Each month I asked, what is wrong with me? Why can’t we conceive? I must not be women enough if I can’t get pregnant. I mean, if God designed women to conceive, something really must be wrong with me.I felt guilty that I was so sad about not being able to have another baby when I was so blessed to have one healthy boy. That guilt ate me up.
Nearly 11 Years Later- My 2nd Miracle Baby
We finally gave our crib away to our younger friends, who were having a baby. A few months later, I missed my period. A home pregnancy test was positive. I waited two weeks, then went to the doctor for a blood test. Then the phone call came- and I couldn’t believe what the nurse was telling me. She was so happy to share that I was pregnant.
The Feeling Of Gratitude
After my miracle baby #2 was born I was so groggy and tired, I wandered into the grocery store and found myself standing in isle B. Straight ahead of me were rows of diapers and wipes in various sizes and colors. My eyes blurry from the lack of sleep, I scanned the cute packaging with images of happy babies’ faces smiling at me, my eyes filled with tears.
Is it really true? Am really shopping for infant diapers? It hit me like a ton of bricks. I felt like it was an out-of-body experience.
I will never forget the feeling of gratitude I felt that day. As I stood in the store, my knees were weak and my tired body felt like I was floating. My heart was filled with joy and gratitude. God blessed me again. Two miracle babies.
What I have Learned From My Infertility Experience:
1. You Never Heal From Infertility.
The pain you experience is a deep mourning that only women who suffer from this can understand.
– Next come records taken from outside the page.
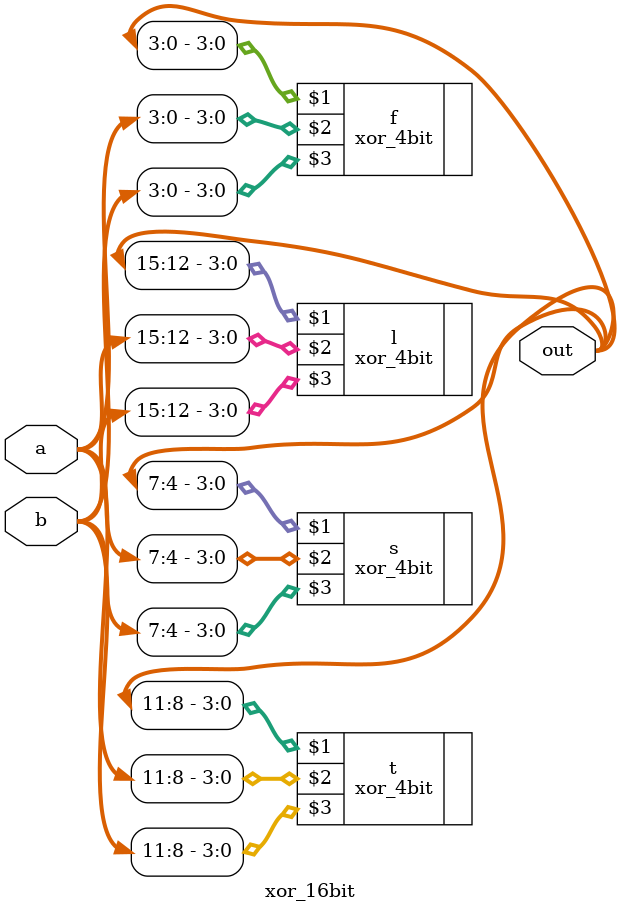
<source format=v>
module xor_16bit(output [16:0] out , input [16:0] a , input [16:0] b);
	xor_4bit f(out[3:0] , a[3:0] , b[3:0]);
	xor_4bit s(out[7:4] , a[7:4] , b[7:4]);
	xor_4bit t(out[11:8] , a[11:8] , b[11:8]);
	xor_4bit l(out[15:12] , a[15:12] , b[15:12]);
endmodule

</source>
It does a number on your self confidence and how you see your body. It takes work to recognize this.
2. There is a GOD
2. The Workplace and Going Through Treatments Is Brutal
In many cases, women who experience infertility are quiet about it. Do you really want to announce to people what you are going through only to have to answer the ongoing questions? “Any luck yet?”” How’s it going?” “I am so sorry.”
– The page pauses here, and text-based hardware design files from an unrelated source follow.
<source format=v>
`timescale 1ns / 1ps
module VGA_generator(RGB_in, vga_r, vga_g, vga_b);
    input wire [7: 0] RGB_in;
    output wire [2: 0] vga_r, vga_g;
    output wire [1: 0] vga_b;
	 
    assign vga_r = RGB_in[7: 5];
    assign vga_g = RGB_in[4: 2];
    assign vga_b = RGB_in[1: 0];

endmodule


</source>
I never wanted people to be sorry for me. Infertility is surrounded by lots of silence and women, for the most part are reluctant to share info not just for the reasons I mentioned above but of fear of being stereotyped.
Hey, it’s hard enough as it is to deal with biases and barriers as a career woman, but being a mother or a woman trying to be a mother is a different layer of crap.
In a study published in the American Psychological Association, Eden King shows that discrimination starts the moment a woman announces that she is pregnant.
3. Depression and Anxiety Is Real
Research has shown that women dealing with infertility have depression and anxiety levels similar to those with cancer, H.I.V. and heart disease. I am here to tell you that if you experience infertility, you never get over the trauma.
Even if you succeed in having a child, you never forget the psychological and emotional feelings you experienced.
According to Allyson Bradow, a psychologist who wrote a paper on infertility, people affected by infertility must adjust to a major shift in life expectations while being exposed to constant reminders of their condition, through questions from family members, medical treatments or interactions with pregnant women.
4. Your Faith Can Grow Even Through Pain
When I look back at the times where I’ve experienced some sort of hardship, there’s one thing that sticks out to me about the benefits of the experience. I believe God has a plan. HE can take our hardship and use it for good.
5. Never Give Up
My motto is always to give it my all and if it doesn’t work out, it doesn’t.. at least I know I tried. I don’t give up easy and this story may prove this fact. If you want something bad enough, keep working at it.
6. Deep Gratitude About Life
I am more thankful about everything in life based on my struggle. The silver lining for sure.